Eloise and I recently enjoyed the Chagall exhibit in San Francisco. He composed images based on emotional and poetic associations, rather than rules of pictorial logic. From the perspective of a critic, Chagall ranks as one of the foremost modern painters. From the viewpoint of a layman, his fanciful paintings with their rich hues are enchanting. . Chagall did not live long enough to paint the upcoming gubernatorial election in California. He would have thoroughly enjoyed the circus atmosphere of the upcoming election. The beheaded candidates would have been portrayed upside down. The voters might be looking aghast at the California spectacle from their rooftops or floating swimming pools.
His unique style set him apart from other artists of his time, and his imprint on modern art is indisputable. While he borrowed from Expressionism, Cubism, and even Abstraction, ultimately he created his own popular unique style. His repertory of images, including massive bouquets, melancholy clowns, flying lovers, fiddlers on roofs helped to make him one of the most popular innovators of the twentieth century. He presented dreamlike subject matter in rich colors.
During his long lifetime, he confronted oppressive government regulations dictated by tsarist, communist, and fascist regimes. Nevertheless, except for a period of five years following his first wife’s death in 1944, his works reflected fanciful optimism. In many ways he represented the roller coaster existence of the twentieth century. That is, he was born in a small village in the western Russian Empire portrayed eloquently in the musical Fiddler on the Roof. In order to become an artist he needed to overcome the obstacles of orthodox Jewish beliefs that being an artist was forbidden by the Biblical edict against graven images. Also Tsarists laws prohibited all but a handful of Jews from living in St. Petersburg, the Russian capital where the currents of modern European culture could actually be experienced. Ultimately, a combination of parental support, good luck, incredible natural talent, and persistence led to a breakout from these rigid constraints. In 1910, Chagall went to Paris where he met the Expressionist Chaim Soutine, the abstract colorist Robert Delaunay, and the Cubists Albert Gleizes, Fernard Leger and André Lhote. In such company nearly every sort of pictorial audacity was encouraged, and Chagall responded to the stimulus by rapidly developing his own unique poetic and surrealistic tendencies. Critics consider this period (1910-1914) might be his best phase. Representative works are Self-Portrait with Seven Fingers (1912), I and the Village (1911), and Paris Through the Window (1913). His colors showed resonance. The often-whimsical figures, frequently upside down, produced and suggest inner reverie and yet also reflect nostalgic memories of his childhood. He returned to these themes for the next sixty years. Chagall borrowed from cubism, but refused to be limited by what he saw as its narrow interpretation of the world. However, he used cubist methods to break up parts of he subject or scene giving his paintings their dreamlike quality: animals and people float in the air, realistic proportions do not limit depictions of objects.
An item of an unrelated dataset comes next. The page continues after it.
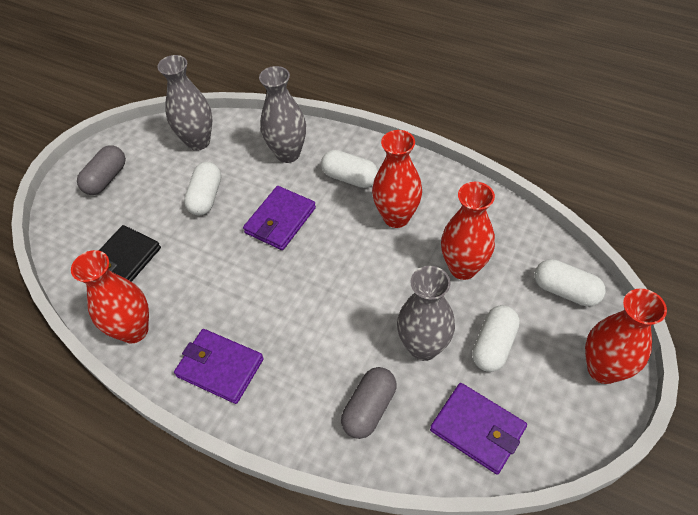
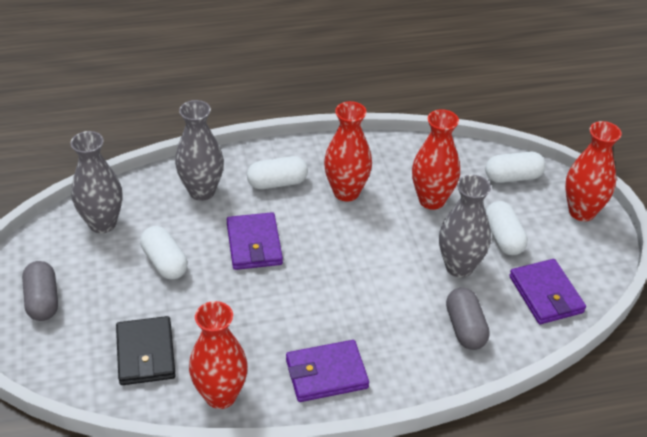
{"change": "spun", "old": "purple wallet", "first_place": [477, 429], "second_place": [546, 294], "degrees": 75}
At the beginning of World War I, Chagall returned to Russia where he remained for the next eight years. In 1915 he married the love of his life, Bella Rosenfeld. She appeared in many of his subsequent paintings. Initially Chagall was enthusiastic about the Russian Revolution, but after increasingly bitter aesthetic and political quarrels, he felt his work could become compromised if his work conformed to the accepted Party doctrine. In 1922, Chagall left Russia for good, leaving behind many of his works, including murals produced for the Jewish theatre. He worried that the subsequent brutal repressive Stalinist state destroyed these works. In an emotional return visit to Russia in 1972 he was pleasantly surprised to learn that his supporters had risked their careers and possibly their lives to preserve his works.
When Chagall returned to the West in 1923 he learned the techniques of engraving and printmaking. His etchings included themes to accompany the works of the Russian author Nikolai Gogol’s novel, Dead Souls, and the Bible. In 1931 Chagall traveled to Palestine to research the original locations of biblical events. His experience in the Holy Land deepened his feelings of solidarity with fellow Jews throughout the world. With Hitler’s rise to power, Chagall feared both the growing threat of world conflict and the renewed wave of anti-Semitism that gripped much of Europe. His powerful White Crucifixion (1938) he portrayed the crucified Christ at the center of the composition in a wrapped Jewish prayer shawl. He combined Jewish and Christian symbols. Lastly, he portrayed Nazi mobs terrorizing German Jews.
During most of World War II Chagall lived in the United States. 1n 1948, he settled permanently in the south of France near Nice, where his neighbors included Henri Matisse and Pablo Picasso. During the final phase of his career Chagall remained prolific. He painted a series of large paintings based on scenes from Jewish Scriptures, and now resides in the Marc Chagall National Museum outside of Nice. He compiled an impressive list of important commissions for public works including stained-glass windows at the Hadassah-Hebrew University Medical Center, ceiling frescos for the Paris Opera, murals for New York City’s Metropolitan Opera House, stained-glass windows at the United Nations headquarters in New York City, and tapestries for Israel’s Knesset building in Jerusalem.